Assignment - Your answer should be a single number: the count of lines in the records below containing the word "rstn".

The data -
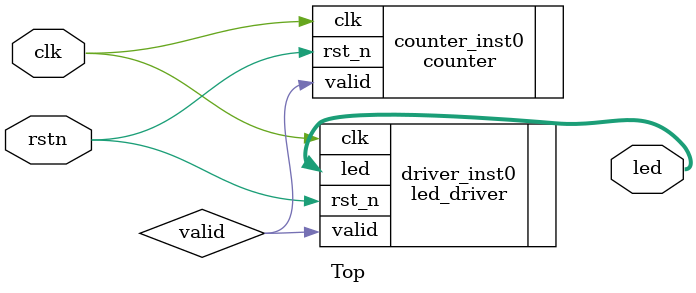
<source format=v>
`include "counter.v"
`include "led_driver.v"

module Top (
    input           clk,
    input           rstn,
    output [1:0]    led
);
    wire valid;

    counter counter_inst0 (.clk(clk), .rst_n(rstn), .valid(valid));

    led_driver driver_inst0 (.clk(clk), .rst_n(rstn), .valid(valid), .led(led));

    
    
endmodule


</source>
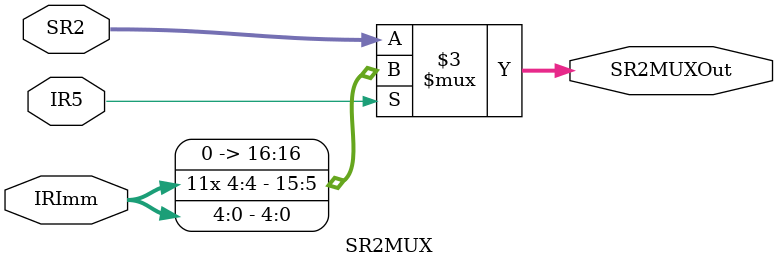
<source format=v>
module SR2MUX(
	input [4:0] IRImm,
	input [16:0] SR2,
	output reg [16:0] SR2MUXOut,
	input IR5);

	always @ (*) begin
		if (IR5)
			SR2MUXOut <= { {11{IRImm[4]}}, IRImm };
		else
			SR2MUXOut <= SR2;
	end

endmodule
</source>
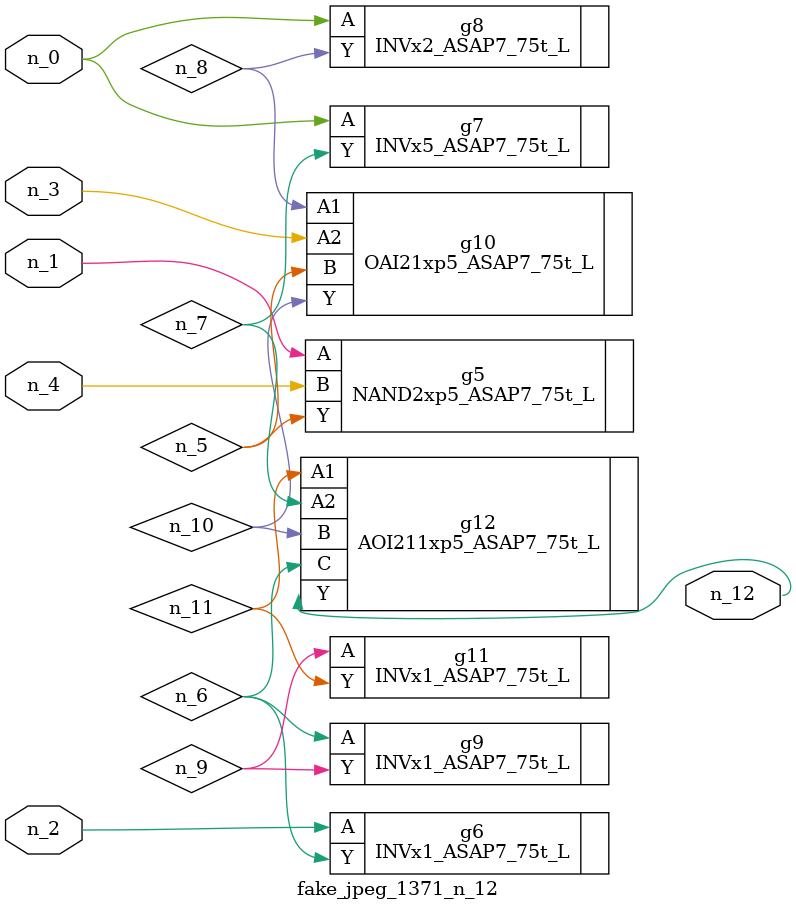
<source format=v>
module fake_jpeg_1371_n_12 (n_3, n_2, n_1, n_0, n_4, n_12);

input n_3;
input n_2;
input n_1;
input n_0;
input n_4;

output n_12;

wire n_11;
wire n_10;
wire n_8;
wire n_9;
wire n_6;
wire n_5;
wire n_7;

NAND2xp5_ASAP7_75t_L g5 ( 
.A(n_1),
.B(n_4),
.Y(n_5)
);

INVx1_ASAP7_75t_L g6 ( 
.A(n_2),
.Y(n_6)
);

INVx5_ASAP7_75t_L g7 ( 
.A(n_0),
.Y(n_7)
);

INVx2_ASAP7_75t_L g8 ( 
.A(n_0),
.Y(n_8)
);

INVx1_ASAP7_75t_L g9 ( 
.A(n_6),
.Y(n_9)
);

INVx1_ASAP7_75t_L g11 ( 
.A(n_9),
.Y(n_11)
);

OAI21xp5_ASAP7_75t_L g10 ( 
.A1(n_8),
.A2(n_3),
.B(n_5),
.Y(n_10)
);

AOI211xp5_ASAP7_75t_L g12 ( 
.A1(n_11),
.A2(n_7),
.B(n_10),
.C(n_6),
.Y(n_12)
);


endmodule
</source>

Response to the task - 3